Prompt ▸
Beginning with the line that holds "#bfdec7; fill-rule: evenodd" in the data below, give again every line through the one that holds "middle; dominant-baseline: central;", exactly as written.

Data for processing ▸
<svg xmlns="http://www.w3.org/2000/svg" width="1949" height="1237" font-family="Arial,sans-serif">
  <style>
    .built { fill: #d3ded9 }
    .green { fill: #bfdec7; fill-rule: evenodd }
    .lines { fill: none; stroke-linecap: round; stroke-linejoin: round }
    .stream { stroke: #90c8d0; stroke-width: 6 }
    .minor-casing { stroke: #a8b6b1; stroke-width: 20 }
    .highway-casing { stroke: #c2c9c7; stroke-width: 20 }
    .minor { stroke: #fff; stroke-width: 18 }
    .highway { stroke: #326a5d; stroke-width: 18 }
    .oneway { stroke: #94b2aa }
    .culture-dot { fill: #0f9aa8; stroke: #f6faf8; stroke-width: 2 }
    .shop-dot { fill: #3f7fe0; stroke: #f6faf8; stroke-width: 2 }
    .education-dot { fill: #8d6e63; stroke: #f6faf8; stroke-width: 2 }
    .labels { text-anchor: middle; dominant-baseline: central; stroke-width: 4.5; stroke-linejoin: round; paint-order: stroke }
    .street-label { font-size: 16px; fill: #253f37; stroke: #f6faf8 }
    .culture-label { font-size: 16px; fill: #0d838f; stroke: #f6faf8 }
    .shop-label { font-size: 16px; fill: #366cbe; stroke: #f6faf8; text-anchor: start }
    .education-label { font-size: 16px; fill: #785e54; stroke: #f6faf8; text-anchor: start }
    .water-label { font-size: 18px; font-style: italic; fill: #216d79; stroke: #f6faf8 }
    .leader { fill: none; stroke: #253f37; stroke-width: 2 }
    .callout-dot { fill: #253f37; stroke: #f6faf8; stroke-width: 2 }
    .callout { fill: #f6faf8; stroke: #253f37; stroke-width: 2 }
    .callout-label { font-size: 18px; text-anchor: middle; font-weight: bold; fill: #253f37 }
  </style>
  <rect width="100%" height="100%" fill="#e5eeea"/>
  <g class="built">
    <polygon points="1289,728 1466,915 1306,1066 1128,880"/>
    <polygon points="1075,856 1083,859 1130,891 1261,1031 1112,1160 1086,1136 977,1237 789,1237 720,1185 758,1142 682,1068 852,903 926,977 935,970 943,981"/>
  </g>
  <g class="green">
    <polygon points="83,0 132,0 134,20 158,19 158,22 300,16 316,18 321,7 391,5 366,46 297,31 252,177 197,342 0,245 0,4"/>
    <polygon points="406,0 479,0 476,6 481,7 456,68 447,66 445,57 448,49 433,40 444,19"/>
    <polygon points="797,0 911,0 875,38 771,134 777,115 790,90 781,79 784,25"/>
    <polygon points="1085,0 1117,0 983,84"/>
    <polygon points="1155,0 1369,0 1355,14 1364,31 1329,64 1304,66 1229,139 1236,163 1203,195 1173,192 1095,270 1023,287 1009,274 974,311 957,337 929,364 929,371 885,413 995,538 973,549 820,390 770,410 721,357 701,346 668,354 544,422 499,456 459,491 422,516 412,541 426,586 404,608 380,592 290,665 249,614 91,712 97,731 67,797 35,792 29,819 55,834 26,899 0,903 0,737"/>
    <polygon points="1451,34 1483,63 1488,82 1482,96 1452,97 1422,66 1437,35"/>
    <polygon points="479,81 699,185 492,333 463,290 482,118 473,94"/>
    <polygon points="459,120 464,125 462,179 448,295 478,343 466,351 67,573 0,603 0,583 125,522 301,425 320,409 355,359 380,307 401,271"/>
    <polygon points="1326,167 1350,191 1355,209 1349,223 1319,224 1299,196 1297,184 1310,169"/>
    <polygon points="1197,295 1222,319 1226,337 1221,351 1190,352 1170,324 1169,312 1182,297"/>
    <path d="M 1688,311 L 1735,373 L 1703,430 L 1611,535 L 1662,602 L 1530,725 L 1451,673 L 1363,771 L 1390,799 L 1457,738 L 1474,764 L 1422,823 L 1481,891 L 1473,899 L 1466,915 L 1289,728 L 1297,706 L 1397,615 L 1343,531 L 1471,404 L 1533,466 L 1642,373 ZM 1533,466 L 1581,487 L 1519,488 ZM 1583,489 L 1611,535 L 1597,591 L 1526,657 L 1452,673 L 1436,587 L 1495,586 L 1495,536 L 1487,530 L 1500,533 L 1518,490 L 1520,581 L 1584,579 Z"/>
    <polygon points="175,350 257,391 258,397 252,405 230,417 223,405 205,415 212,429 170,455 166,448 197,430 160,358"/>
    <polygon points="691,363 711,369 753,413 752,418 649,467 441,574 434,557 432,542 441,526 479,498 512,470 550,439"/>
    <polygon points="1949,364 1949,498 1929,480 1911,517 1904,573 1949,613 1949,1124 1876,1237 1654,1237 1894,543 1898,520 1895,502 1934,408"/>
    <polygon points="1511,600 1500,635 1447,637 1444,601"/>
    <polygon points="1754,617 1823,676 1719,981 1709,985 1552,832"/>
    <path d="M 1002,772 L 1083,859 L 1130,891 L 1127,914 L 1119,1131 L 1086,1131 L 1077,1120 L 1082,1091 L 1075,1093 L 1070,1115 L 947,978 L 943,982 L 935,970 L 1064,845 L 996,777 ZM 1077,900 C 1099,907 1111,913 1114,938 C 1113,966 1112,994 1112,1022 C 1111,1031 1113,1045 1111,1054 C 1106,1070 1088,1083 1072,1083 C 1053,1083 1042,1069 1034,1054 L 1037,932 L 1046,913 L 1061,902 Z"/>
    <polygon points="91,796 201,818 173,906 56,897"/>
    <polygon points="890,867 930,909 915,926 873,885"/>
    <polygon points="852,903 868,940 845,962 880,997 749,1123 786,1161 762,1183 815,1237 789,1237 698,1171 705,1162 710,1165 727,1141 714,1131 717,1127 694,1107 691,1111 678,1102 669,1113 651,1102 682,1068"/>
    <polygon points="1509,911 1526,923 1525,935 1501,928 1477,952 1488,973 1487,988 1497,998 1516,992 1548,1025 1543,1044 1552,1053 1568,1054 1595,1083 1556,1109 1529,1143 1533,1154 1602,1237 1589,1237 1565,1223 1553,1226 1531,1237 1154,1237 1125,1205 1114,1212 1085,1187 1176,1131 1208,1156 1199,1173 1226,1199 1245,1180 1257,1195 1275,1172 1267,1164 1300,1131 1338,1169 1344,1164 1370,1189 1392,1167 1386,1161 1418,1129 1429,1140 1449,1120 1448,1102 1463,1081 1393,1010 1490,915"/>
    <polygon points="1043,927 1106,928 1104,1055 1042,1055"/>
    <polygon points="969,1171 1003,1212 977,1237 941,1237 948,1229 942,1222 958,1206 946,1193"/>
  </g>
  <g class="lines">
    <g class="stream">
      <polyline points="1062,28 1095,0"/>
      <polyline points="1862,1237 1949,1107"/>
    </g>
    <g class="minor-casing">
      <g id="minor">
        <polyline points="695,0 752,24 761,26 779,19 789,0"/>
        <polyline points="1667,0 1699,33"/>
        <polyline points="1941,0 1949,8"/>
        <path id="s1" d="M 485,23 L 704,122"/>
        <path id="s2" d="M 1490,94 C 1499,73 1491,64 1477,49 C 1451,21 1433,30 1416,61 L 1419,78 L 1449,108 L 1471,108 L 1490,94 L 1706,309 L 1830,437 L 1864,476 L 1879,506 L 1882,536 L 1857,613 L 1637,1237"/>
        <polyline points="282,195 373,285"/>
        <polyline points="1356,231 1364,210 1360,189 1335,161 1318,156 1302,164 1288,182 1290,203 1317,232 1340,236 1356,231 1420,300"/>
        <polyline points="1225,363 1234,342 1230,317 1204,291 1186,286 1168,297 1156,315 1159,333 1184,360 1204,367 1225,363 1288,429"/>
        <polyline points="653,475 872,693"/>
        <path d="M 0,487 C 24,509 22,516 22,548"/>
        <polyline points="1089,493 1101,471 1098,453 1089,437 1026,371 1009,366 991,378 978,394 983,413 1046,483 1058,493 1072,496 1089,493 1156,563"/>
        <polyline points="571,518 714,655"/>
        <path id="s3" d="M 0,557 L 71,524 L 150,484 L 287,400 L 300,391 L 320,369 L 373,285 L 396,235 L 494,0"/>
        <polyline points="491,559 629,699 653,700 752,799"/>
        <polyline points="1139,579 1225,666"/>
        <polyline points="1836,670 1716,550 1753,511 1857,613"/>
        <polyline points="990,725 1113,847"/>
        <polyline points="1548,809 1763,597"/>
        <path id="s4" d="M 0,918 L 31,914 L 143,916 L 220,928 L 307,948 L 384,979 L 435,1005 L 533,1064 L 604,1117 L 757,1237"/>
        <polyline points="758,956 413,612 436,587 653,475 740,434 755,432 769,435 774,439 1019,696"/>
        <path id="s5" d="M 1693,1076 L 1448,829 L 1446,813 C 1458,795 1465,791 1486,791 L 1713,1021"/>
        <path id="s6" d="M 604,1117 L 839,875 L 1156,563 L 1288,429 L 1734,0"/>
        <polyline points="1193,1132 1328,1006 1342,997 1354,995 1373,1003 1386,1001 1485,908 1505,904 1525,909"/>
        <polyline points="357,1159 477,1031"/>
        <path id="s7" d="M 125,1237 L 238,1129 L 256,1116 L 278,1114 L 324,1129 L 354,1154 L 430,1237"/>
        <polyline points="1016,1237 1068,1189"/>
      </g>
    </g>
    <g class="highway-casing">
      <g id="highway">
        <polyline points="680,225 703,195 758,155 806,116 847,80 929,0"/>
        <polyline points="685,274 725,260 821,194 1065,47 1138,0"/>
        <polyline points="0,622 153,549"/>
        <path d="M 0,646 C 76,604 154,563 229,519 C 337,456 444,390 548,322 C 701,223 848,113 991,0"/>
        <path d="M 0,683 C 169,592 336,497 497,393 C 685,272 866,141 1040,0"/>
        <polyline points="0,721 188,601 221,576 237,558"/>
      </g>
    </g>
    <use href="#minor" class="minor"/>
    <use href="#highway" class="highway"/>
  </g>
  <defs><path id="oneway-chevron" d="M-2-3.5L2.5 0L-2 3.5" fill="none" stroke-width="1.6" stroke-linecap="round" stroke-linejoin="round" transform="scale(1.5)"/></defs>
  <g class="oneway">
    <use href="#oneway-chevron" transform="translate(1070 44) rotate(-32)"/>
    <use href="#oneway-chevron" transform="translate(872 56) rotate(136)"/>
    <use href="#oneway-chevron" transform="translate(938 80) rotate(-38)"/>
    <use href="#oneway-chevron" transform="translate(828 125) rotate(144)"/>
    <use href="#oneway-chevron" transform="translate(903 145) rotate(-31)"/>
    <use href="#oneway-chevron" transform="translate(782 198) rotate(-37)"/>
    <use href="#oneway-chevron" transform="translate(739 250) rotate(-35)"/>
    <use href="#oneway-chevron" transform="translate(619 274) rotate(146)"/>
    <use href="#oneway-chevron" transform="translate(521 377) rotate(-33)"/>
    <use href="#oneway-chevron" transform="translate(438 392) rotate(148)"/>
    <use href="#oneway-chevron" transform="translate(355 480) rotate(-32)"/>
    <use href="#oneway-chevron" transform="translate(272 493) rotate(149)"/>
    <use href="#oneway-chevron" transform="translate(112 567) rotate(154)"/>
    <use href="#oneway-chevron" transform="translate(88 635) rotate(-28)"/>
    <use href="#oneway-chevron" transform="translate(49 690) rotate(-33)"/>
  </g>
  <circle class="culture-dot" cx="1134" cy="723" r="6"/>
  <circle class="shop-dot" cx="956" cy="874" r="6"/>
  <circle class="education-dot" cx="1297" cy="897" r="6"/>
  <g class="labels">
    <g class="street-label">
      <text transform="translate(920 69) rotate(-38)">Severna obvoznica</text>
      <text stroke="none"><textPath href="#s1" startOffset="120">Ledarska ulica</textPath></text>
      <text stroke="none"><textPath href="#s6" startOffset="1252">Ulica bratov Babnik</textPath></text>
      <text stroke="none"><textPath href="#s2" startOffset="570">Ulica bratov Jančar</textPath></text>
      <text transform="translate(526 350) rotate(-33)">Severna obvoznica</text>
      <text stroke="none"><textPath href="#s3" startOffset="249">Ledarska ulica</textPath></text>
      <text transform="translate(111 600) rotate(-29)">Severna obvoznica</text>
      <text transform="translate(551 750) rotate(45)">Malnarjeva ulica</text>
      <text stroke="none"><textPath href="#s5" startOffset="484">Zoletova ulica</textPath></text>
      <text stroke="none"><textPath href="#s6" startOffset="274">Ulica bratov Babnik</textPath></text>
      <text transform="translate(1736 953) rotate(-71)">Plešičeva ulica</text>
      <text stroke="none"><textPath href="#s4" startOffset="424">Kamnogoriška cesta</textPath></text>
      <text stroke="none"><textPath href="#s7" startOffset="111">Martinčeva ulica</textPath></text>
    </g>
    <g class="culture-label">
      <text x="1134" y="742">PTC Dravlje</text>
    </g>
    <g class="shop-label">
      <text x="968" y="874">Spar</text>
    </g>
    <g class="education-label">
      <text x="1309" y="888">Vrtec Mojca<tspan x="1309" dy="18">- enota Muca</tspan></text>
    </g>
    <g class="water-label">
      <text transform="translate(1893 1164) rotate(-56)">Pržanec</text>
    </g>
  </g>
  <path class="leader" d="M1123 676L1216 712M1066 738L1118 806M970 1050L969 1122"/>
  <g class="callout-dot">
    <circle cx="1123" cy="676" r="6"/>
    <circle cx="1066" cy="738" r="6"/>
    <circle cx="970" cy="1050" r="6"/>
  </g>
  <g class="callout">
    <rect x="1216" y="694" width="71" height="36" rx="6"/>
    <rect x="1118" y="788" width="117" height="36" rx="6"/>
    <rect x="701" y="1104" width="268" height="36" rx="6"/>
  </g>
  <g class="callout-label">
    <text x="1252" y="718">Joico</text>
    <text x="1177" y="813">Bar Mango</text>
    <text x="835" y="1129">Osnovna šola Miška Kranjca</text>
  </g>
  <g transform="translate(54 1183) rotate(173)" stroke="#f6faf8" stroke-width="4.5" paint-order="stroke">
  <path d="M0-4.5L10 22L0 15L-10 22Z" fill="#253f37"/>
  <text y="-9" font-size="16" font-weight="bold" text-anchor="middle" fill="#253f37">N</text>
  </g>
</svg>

Solved problem ▸
    .green { fill: #bfdec7; fill-rule: evenodd }
    .lines { fill: none; stroke-linecap: round; stroke-linejoin: round }
    .stream { stroke: #90c8d0; stroke-width: 6 }
    .minor-casing { stroke: #a8b6b1; stroke-width: 20 }
    .highway-casing { stroke: #c2c9c7; stroke-width: 20 }
    .minor { stroke: #fff; stroke-width: 18 }
    .highway { stroke: #326a5d; stroke-width: 18 }
    .oneway { stroke: #94b2aa }
    .culture-dot { fill: #0f9aa8; stroke: #f6faf8; stroke-width: 2 }
    .shop-dot { fill: #3f7fe0; stroke: #f6faf8; stroke-width: 2 }
    .education-dot { fill: #8d6e63; stroke: #f6faf8; stroke-width: 2 }
    .labels { text-anchor: middle; dominant-baseline: central; stroke-width: 4.5; stroke-linejoin: round; paint-order: stroke }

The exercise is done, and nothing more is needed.